Thursday, March 13, 2014

Wendell Berry and Mennonite online education

From Toledo, IA

This post is simply to cross-reference a few other posts I've written elsewhere in the past week, both relating to my work in Mennonite higher education, particularly in online programs. Each are at my work blog, Ed-tech at EMU:

Here's an excerpt from the end of the second post:
What I find compelling about the potential for online education within the Mennonite tradition and its various institutions of higher education (including both EMU & Tabor College), is the possibility of a radical online education. One that’s “subversive” in the sense that it uses the tools of the digital age but calls out their contingency, questions their inevitability, highlights their pitfalls and ultimate limits. I’m talking about deconstruction. – But deconstruction on the way to developing attitudes and practices which can help re-construct something more life-giving than what our consumer culture can provide: Affection for self and neighbors – friends and enemies, affection for place, and ultimately (in the Christian context) affection for our creating and sustaining God. And when we do this in collaboration with each other - rather than mimicking the logic of consumer capitalism – the radical potential only increases, deepening roots and establishing routes/linkages that contribute to the common good of Mennonite communities and institutions, and those whom we serve (i.e. “the world.”)

Monday, March 10, 2014

Comin' down the mountain...

From Prairie City, IA
Pastor Tim Peter, signing my home congregation's ordination gift to me
It's been just over a week now since I was ordained as a minister in the Church of the Brethren, an event which took place at my home congregation south of Prairie City, Iowa. It was a joyous day that felt much like the best possible family reunion. There were beloved people - family, friends, pastors, all sisters & brothers in Christ - from all points along my life and ministerial journey. Two of my friends that I used to play music with surprised me during worship with a run-through of "Amazing Grace." Everyone gathered around me to lay their hands on me and petition God's guidance, correction, and provision for my ongoing ministry and that of my family. We ate together and celebrated Communion together... And on and on. It was a lovely day that truly felt like the sublime gift that it was.

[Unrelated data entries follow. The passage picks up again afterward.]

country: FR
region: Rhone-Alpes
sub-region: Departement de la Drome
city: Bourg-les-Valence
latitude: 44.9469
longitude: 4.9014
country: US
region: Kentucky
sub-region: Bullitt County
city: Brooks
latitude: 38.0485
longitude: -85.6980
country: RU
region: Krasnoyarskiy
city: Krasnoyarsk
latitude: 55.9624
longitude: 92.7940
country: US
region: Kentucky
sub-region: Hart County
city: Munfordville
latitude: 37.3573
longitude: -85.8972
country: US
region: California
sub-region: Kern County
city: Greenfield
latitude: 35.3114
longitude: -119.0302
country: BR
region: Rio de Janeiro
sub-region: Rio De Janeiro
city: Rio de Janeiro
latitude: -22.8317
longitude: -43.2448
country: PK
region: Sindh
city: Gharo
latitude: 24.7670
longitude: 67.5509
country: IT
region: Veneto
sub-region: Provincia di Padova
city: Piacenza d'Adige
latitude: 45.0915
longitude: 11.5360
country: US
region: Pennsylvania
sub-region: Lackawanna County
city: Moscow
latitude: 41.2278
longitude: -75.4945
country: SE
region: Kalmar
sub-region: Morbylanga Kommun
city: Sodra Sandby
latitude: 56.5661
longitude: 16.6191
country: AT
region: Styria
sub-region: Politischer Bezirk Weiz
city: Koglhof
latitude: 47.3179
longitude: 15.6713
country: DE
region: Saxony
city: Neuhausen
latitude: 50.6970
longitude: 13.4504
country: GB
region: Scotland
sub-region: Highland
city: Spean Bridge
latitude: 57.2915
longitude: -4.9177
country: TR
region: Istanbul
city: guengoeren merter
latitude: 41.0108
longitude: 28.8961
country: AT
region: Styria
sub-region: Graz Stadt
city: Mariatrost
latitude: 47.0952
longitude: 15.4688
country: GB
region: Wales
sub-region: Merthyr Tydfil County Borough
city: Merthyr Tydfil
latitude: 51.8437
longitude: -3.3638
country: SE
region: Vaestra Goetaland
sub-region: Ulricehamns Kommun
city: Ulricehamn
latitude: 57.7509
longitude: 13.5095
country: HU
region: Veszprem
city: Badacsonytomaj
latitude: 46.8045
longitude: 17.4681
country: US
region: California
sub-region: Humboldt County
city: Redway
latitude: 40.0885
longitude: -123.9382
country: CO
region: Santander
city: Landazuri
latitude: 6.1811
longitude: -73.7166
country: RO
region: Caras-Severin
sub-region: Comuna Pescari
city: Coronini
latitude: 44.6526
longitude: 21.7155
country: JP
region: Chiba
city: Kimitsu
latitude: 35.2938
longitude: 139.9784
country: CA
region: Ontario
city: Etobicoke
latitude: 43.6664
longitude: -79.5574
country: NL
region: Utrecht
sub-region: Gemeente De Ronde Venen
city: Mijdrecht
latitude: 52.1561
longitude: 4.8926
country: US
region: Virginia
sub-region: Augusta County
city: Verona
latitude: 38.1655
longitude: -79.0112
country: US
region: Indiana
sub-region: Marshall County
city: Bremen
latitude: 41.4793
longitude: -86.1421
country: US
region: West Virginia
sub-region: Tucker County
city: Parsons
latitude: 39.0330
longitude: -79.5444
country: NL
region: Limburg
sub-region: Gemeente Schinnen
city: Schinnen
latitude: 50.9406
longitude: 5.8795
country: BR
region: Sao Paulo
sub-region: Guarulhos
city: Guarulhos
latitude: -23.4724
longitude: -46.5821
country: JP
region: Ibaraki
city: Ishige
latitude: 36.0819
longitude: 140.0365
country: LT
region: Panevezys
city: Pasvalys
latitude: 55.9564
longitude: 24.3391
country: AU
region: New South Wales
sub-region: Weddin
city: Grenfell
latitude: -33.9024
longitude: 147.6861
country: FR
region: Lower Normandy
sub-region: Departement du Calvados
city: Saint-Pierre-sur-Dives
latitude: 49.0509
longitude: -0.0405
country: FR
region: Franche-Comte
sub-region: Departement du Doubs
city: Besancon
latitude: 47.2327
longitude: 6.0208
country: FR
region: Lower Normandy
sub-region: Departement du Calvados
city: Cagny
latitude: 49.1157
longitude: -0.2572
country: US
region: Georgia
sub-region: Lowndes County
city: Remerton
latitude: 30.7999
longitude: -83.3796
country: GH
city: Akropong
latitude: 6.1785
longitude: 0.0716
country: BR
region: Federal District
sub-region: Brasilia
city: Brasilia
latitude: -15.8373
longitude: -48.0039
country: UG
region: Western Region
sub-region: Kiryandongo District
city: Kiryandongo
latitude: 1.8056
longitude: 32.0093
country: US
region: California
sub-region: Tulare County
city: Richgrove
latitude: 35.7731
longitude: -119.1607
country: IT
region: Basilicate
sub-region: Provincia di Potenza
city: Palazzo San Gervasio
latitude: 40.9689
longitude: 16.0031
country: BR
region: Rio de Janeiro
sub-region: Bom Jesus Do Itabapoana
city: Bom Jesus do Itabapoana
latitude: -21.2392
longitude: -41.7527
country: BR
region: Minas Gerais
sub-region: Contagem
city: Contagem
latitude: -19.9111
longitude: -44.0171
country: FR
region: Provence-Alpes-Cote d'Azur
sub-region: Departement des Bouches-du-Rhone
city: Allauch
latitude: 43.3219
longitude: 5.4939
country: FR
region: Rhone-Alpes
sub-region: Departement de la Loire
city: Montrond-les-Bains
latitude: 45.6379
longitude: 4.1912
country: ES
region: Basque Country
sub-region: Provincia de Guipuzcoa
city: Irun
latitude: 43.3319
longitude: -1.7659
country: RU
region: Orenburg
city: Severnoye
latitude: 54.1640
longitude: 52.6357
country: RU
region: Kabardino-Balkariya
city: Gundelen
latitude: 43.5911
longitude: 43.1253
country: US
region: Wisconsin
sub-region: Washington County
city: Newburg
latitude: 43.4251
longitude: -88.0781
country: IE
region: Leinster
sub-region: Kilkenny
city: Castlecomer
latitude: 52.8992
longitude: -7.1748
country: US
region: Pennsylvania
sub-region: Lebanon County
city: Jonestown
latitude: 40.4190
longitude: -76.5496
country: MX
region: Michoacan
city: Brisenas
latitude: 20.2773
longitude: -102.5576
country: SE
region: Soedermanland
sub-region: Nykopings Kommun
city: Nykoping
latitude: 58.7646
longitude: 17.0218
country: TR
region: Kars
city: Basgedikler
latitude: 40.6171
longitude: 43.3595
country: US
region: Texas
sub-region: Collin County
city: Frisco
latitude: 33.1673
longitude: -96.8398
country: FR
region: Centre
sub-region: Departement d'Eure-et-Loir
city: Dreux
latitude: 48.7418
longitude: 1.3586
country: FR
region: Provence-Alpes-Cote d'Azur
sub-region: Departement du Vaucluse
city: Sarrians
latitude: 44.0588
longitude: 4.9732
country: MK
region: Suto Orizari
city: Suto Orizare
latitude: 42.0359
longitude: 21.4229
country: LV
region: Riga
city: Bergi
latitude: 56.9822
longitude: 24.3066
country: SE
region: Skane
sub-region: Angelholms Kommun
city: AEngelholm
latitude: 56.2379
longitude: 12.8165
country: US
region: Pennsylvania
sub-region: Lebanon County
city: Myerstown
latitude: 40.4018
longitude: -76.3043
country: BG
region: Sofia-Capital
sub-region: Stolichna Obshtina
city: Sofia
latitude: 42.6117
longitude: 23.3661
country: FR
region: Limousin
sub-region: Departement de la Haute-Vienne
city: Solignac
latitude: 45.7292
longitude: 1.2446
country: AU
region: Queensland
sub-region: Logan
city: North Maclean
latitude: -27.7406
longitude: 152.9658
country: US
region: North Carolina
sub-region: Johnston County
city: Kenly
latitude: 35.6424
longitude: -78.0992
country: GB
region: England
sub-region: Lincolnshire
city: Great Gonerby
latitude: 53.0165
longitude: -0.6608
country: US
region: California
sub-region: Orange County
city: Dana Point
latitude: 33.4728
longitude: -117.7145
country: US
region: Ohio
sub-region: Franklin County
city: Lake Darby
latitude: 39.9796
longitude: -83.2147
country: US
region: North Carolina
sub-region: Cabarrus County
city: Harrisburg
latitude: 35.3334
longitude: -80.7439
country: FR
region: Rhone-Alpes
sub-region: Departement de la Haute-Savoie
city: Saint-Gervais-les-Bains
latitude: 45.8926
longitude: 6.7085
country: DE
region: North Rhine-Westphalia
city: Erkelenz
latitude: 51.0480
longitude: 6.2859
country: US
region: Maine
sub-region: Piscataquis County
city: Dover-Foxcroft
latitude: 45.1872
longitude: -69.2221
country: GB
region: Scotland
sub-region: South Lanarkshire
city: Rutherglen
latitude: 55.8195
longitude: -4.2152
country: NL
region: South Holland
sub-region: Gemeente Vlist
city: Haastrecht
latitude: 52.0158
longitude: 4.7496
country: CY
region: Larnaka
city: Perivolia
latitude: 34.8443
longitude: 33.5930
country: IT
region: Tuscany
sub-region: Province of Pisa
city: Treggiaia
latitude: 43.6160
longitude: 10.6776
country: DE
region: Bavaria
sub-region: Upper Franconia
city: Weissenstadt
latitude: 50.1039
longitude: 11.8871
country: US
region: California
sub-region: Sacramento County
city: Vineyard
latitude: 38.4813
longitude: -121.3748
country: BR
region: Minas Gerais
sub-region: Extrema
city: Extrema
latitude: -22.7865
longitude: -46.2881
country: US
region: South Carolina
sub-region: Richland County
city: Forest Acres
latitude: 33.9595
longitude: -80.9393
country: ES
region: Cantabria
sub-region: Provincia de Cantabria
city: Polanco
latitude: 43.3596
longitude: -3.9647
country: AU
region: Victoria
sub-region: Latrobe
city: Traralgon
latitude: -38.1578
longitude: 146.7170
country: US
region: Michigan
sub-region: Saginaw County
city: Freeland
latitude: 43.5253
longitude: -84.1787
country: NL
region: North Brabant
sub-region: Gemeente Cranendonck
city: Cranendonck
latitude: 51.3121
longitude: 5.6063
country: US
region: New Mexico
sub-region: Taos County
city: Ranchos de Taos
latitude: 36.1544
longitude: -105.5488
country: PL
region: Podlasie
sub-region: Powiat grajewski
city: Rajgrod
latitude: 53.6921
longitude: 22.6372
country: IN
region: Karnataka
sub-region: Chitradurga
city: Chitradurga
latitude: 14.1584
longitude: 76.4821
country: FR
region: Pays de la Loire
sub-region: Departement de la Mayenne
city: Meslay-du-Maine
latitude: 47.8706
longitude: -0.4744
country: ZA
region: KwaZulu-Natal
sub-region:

A particular gift was my former professor/pastor, Sara Wenger Shenk, president of Anabaptist Mennonite Biblical Seminary, preaching the sermon during worship. The sermon text was taken from the lectionary: Matthew 17:1-9, the Transfiguration of Jesus. Sara's title was: "Moments of Clear Shining," and her treatment of the text with respect to the notion of ordination for ministry in the church, and how it impacts me, my family, the faith communities and neighborhoods in which we serve & worship - it all had the ring of Gospel truth. I heartily recommend giving it a listen...



Her main image/theme was the notion of "mountaintop experiences," and how they can become temptations to dwell in the glow, as Peter was keen to do upon seeing Jesus transformed before his eyes into his full glory - but that Jesus models well that we must come down, back into the "valley" of the everyday, the hurly burly of the radical ordinary. God's redemptive mission in the world is to be found there, with only brief and periodic flashes, or "moments of clear shining."